I of course say this as somebody who struggles against his natural verbosity, but we all have our biases.
FF
On Mon, 28 Feb 2005 23:19:27 +0000, Zoney zoney.ie@gmail.com wrote:
On Mon, 28 Feb 2005 22:57:53 +0000, David Gerard dgerard@gmail.com wrote:
dpbsmith@verizon.net wrote:
I've Been Bold and rewritten the message. It now reads: "Note: This page is 38 kilobytes long. Under current article size guidelines, articles that exceed 32KB are considered to be too long. It may be appropriate to restructure this topic into a related series of shorter articles, or split off a section of it as a separate article. However, these are major structural changes which should not be made hastily, and should be made by consensus agreement among editors of the page. See the guidelines for details."

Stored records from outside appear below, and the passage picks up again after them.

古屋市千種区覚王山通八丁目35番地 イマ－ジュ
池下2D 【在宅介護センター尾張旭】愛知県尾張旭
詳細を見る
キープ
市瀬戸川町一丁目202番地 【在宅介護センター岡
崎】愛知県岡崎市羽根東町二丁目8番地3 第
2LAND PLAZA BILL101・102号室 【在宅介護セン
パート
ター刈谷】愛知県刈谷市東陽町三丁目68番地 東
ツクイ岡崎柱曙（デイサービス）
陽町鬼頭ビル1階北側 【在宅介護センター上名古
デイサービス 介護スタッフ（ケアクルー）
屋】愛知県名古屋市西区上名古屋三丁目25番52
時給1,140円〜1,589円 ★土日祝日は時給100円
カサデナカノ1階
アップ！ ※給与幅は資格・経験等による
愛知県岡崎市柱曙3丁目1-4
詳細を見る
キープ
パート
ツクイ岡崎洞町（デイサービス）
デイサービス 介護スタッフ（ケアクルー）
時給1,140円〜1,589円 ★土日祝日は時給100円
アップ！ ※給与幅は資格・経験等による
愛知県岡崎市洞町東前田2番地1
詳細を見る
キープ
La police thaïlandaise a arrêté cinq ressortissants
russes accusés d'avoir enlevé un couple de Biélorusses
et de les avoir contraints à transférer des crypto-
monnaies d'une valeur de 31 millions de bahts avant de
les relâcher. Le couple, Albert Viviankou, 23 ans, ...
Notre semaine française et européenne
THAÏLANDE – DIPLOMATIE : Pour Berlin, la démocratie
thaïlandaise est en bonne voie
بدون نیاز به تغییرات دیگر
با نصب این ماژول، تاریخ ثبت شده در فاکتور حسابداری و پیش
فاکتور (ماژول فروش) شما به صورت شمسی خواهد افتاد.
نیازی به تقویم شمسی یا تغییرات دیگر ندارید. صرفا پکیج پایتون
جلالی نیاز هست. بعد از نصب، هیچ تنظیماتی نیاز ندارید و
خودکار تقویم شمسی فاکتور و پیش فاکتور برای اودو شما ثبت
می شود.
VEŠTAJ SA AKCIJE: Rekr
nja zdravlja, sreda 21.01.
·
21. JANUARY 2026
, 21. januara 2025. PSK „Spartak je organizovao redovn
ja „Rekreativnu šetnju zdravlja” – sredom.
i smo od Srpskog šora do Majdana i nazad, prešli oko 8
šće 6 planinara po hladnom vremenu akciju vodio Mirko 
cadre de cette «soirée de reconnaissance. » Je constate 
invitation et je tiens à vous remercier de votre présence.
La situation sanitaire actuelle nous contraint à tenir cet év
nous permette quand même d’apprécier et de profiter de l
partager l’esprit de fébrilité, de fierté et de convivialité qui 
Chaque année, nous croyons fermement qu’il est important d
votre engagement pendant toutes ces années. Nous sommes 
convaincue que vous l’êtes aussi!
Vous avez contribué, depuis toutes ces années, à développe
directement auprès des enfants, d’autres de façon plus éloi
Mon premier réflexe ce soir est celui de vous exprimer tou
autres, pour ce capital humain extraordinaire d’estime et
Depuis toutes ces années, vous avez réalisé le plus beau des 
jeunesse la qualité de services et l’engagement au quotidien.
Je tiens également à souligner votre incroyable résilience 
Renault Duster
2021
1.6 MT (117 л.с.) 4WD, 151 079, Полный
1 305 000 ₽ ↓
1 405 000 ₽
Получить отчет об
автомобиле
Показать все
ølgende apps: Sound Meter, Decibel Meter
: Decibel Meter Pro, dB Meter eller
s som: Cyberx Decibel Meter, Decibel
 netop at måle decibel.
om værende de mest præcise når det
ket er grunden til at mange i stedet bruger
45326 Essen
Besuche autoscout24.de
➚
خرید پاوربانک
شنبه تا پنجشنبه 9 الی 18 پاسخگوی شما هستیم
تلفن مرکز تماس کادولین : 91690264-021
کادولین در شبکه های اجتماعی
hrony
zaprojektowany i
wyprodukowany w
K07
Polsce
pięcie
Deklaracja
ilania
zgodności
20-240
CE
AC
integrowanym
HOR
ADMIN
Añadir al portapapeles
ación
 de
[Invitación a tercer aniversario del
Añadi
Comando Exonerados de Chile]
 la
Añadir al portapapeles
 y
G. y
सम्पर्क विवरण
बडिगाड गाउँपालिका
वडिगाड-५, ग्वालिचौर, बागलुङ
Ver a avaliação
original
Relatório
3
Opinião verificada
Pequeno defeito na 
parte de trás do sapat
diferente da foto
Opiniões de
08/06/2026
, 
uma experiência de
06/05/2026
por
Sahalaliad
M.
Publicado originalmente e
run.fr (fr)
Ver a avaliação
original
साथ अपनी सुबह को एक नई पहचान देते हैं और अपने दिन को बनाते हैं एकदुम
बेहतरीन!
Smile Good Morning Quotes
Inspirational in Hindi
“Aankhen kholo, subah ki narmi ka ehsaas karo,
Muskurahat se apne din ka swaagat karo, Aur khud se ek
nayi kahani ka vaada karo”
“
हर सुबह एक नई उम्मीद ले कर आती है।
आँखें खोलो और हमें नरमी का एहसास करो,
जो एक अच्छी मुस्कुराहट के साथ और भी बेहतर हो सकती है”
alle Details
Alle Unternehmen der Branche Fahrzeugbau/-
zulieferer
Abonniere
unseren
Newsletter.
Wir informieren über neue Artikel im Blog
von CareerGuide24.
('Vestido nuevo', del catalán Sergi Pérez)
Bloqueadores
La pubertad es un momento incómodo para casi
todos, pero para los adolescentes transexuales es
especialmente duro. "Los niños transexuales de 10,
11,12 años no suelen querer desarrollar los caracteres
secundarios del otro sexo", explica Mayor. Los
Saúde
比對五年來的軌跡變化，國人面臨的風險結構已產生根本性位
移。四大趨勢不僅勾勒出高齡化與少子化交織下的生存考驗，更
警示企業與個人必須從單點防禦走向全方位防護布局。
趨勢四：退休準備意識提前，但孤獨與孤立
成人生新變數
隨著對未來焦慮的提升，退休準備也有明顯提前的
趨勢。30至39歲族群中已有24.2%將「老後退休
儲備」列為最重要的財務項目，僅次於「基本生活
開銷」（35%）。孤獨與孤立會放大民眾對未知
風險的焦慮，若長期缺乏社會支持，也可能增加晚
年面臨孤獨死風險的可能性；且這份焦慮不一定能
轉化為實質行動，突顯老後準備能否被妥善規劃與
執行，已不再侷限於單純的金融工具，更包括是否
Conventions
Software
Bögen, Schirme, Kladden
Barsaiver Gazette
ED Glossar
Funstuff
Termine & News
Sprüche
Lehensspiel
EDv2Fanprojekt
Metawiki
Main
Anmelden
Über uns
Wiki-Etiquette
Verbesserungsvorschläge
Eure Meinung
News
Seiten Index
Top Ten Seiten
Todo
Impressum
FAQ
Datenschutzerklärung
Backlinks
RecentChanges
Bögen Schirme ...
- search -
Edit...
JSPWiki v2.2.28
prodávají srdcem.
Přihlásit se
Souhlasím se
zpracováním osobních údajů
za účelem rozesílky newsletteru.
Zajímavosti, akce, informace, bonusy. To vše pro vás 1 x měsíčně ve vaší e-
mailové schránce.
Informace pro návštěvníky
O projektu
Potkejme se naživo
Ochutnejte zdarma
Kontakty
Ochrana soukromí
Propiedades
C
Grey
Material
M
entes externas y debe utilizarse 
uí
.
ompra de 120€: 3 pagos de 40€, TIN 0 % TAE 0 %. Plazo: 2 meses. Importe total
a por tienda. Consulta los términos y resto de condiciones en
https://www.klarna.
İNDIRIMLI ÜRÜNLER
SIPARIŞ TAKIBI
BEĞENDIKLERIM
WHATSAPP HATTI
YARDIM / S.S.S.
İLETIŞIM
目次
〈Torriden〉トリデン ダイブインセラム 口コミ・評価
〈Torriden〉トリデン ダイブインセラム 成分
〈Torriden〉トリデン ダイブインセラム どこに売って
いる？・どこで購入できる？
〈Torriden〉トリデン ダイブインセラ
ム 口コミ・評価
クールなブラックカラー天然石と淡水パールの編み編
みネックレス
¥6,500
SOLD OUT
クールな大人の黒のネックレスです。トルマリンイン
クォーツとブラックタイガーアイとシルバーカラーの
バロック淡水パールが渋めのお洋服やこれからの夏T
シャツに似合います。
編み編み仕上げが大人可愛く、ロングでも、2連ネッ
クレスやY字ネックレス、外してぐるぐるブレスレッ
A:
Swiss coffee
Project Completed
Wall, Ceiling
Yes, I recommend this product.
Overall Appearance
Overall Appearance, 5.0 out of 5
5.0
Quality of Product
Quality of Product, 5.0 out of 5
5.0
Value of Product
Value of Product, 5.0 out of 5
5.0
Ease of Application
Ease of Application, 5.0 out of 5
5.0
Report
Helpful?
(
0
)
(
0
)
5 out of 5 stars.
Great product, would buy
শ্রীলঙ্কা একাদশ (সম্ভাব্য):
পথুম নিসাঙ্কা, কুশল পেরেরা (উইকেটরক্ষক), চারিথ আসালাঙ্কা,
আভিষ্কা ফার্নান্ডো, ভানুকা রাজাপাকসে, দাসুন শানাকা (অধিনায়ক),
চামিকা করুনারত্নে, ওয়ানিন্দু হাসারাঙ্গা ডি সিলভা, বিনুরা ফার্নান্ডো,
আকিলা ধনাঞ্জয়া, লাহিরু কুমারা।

I'd like it made harsher: see below.
So what are the generally accepted criteria for length of articles in encyclopedias?
People should be getting tired of my stock answer to this, which is that the Eleventh Edition of the Encyclopaedia Britannica contains articles which exceed one megabyte in size. I need to get to the library and see what size the juicier articles in the Britannica 3 Macropaedia are.
A vastly important consideration is that text is remarkably harder to read on a screen than on paper. The 32K article that's a lot of work to read on screen is a lot easier to read on a printout - but almost no-one (comparatively) will be reading a printout. 32K is when your eyes fall off the screen, if not well before.
- d.
So? We don't necessarily intend for people to read all the way through an article on a country that is hundreds of years old for example. People will skip to particular sections. If someone does want to read through an entire long article, printing it out is probably the most likely option!
32K is far too restrictive for major parent articles - no matter the number of sub articles. Even just including an adequate summary for each sub-topic results in quite a large article - summarising history of a country alone is a massive task, nevermind adding short sections on culture (sports, literature, food+drink, lifestyle), geography, economy, government (!!!). No... any country article below 32K is very likely to not adequately cover the swathe of articles that accompany it.